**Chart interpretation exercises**
..............................
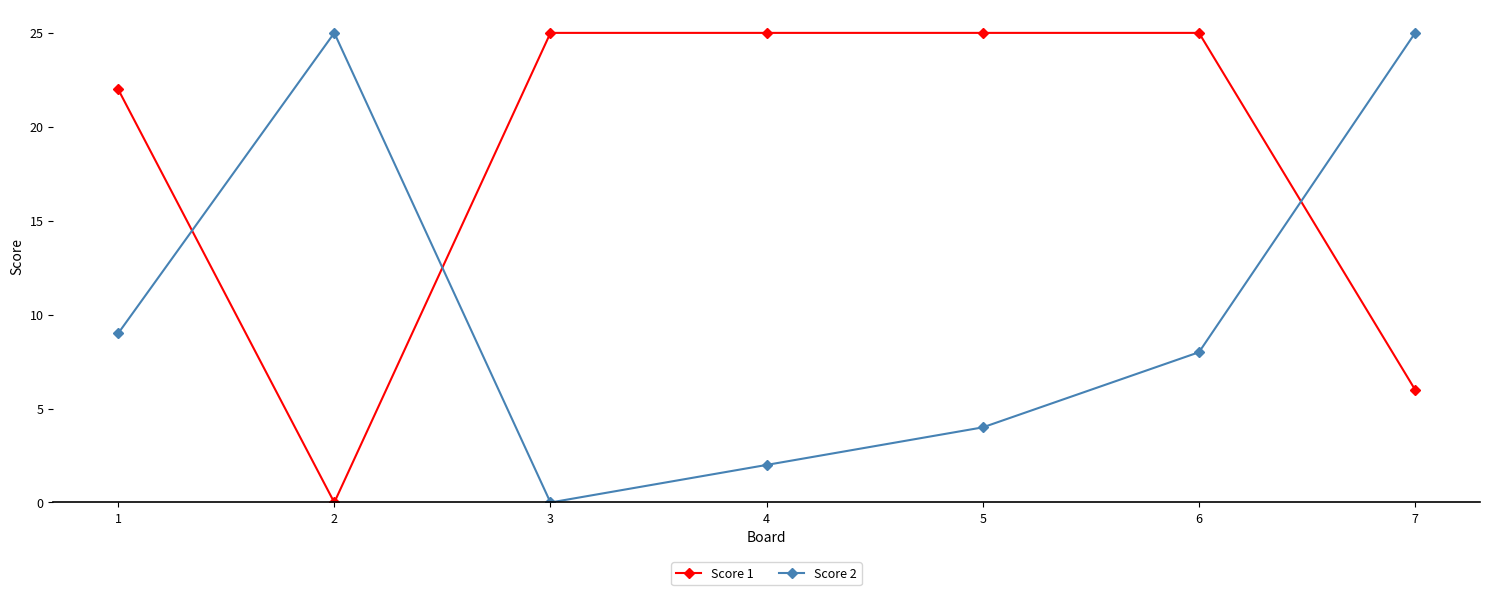

Reading right to left, list all the values displayed in this chart.

Score 1: 6	25	25	25	25	0	22
Score 2: 25	8	4	2	0	25	9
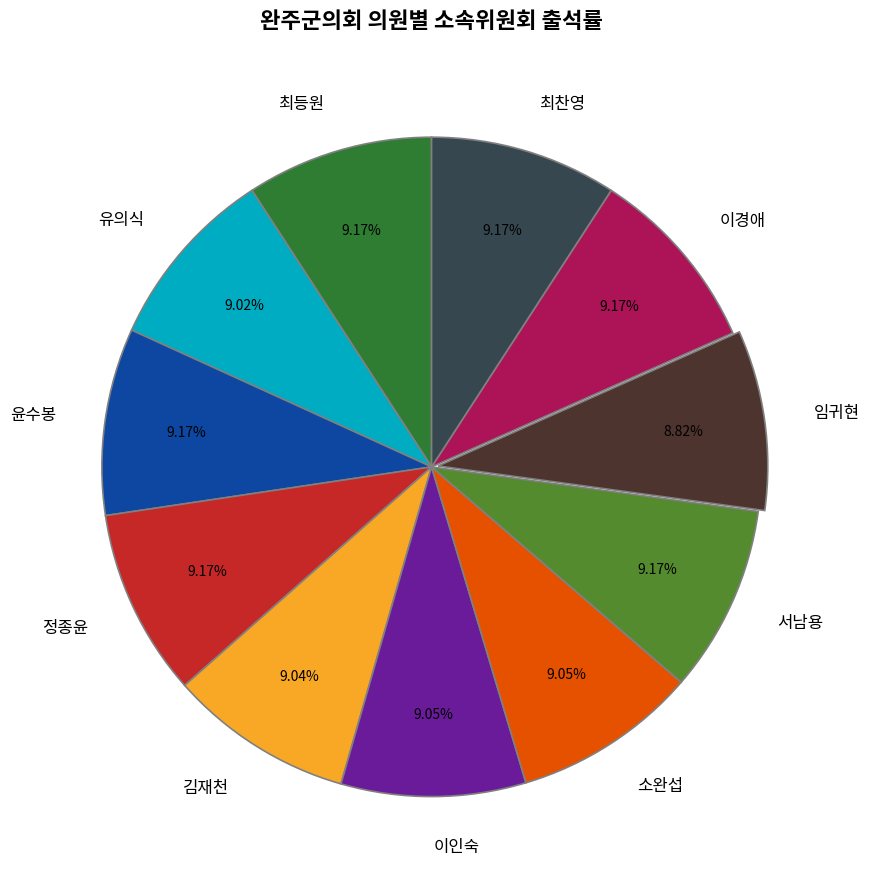

Does 김재천 represent more than half of the total?

No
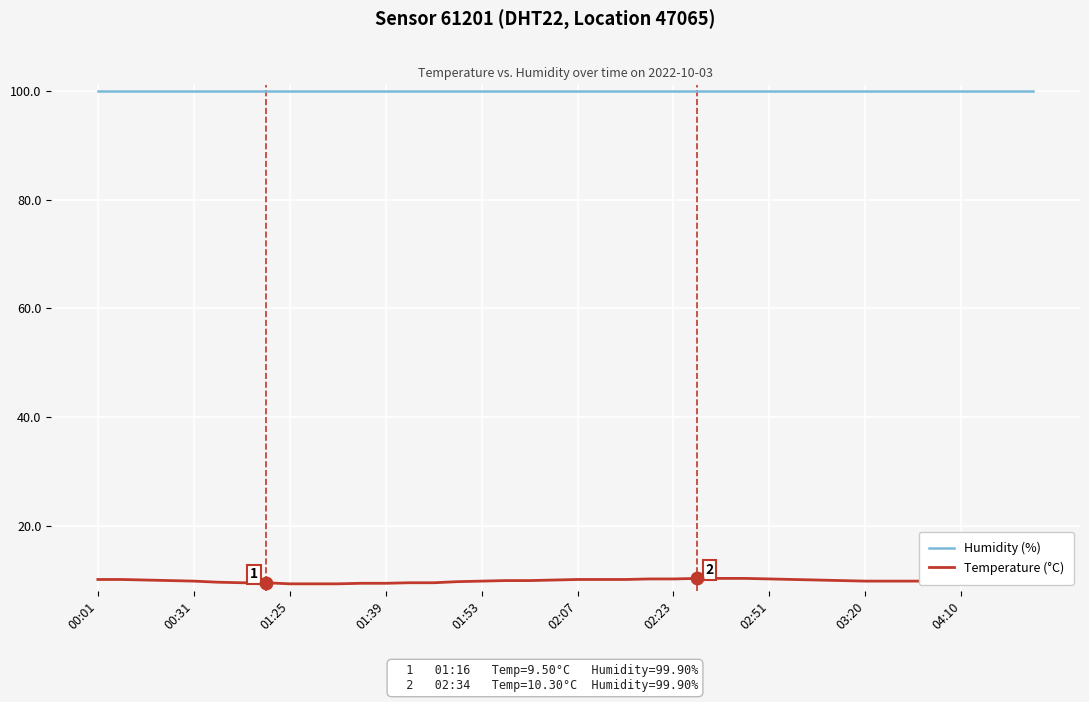

Which series has the widest spread of values?

Temperature (°C)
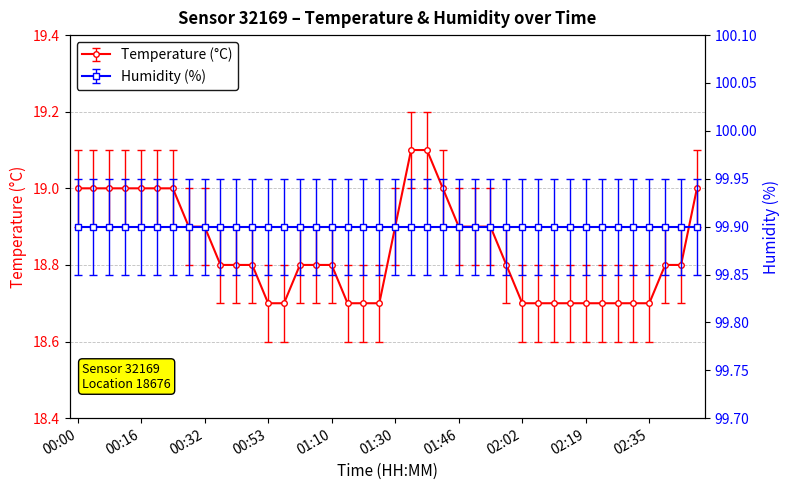

The chart shows a value of 19.0 at 01:42. True or false?

True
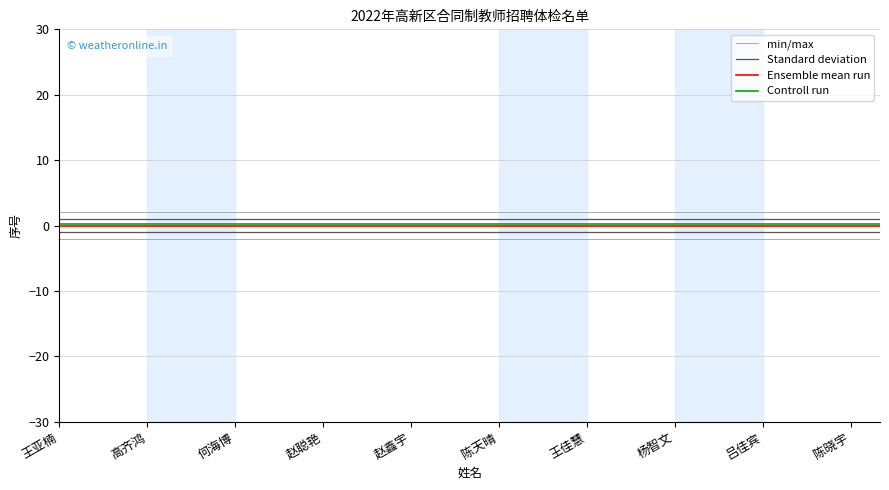

What is the greatest value displayed?

2.0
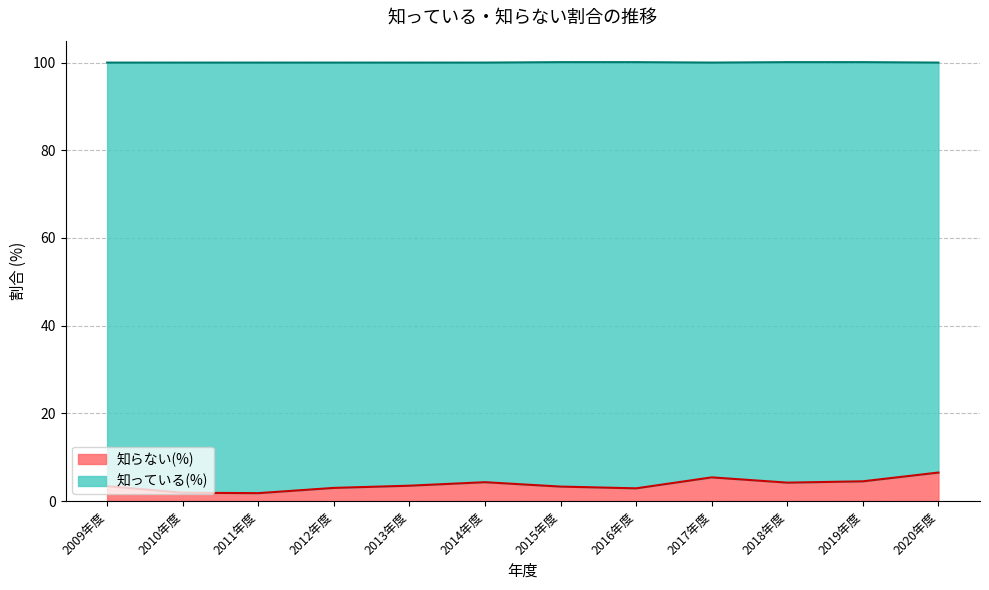

How many categories are shown in the chart?

12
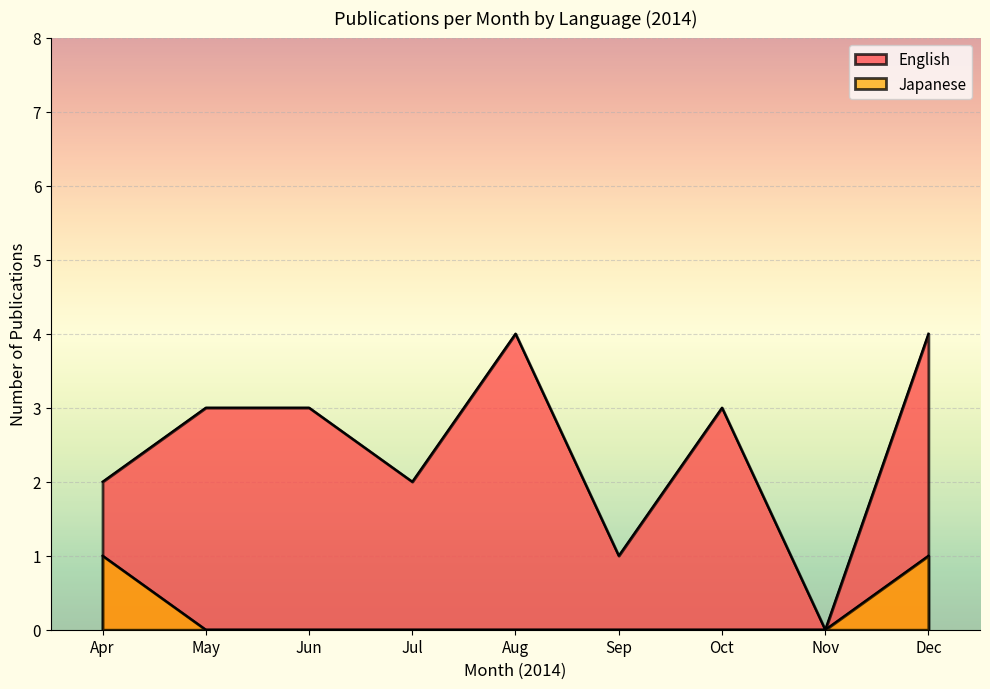

Does the chart display data point markers on the line(s)?

No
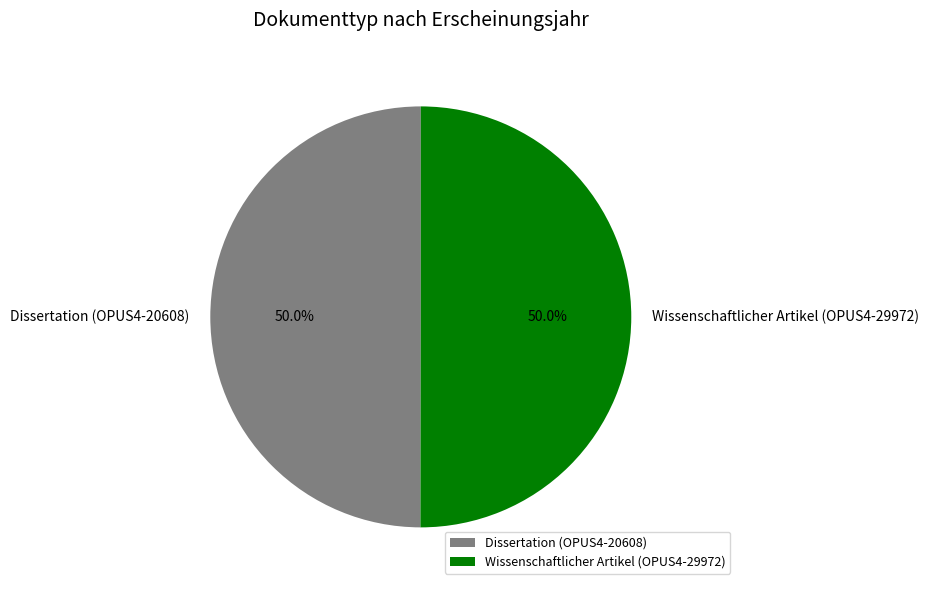

Combined, do Wissenschaftlicher Artikel (OPUS4-29972) and Dissertation (OPUS4-20608) account for over 50%?

Yes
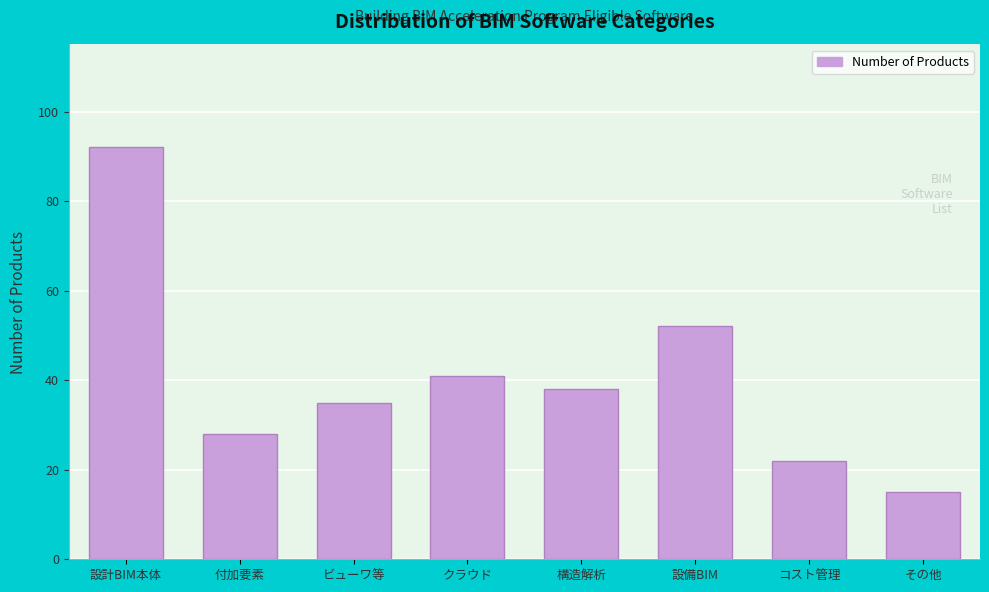

Reading right to left, what are all the values shown in this chart?

その他=15	コスト管理=22	設備BIM=52	構造解析=38	クラウド=41	ビューワ等=35	付加要素=28	設計BIM本体=92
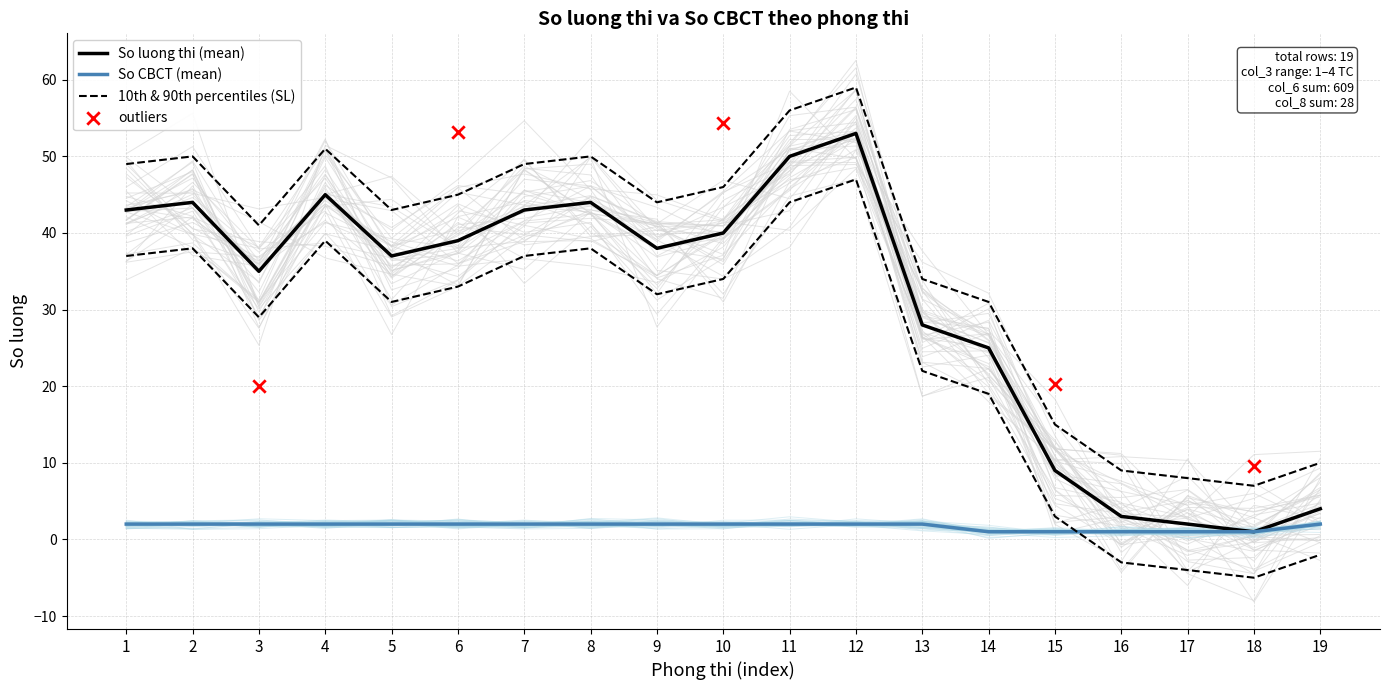

At how many categories does at least one series exceed 11?

14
..............................
**WHAT YOU HAVE TO DO**
Copy the lines of the material above word for word, starting with the line that contains "Combined, do Wissenschaftlicher" and continuing through the end of the material. Leave the pictures out of your answer.

**RESPONSE TO THIS TASK**
Combined, do Wissenschaftlicher Artikel (OPUS4-29972) and Dissertation (OPUS4-20608) account for over 50%?

Yes

Reading right to left, what are all the values shown in this chart?

その他=15	コスト管理=22	設備BIM=52	構造解析=38	クラウド=41	ビューワ等=35	付加要素=28	設計BIM本体=92

At how many categories does at least one series exceed 11?

14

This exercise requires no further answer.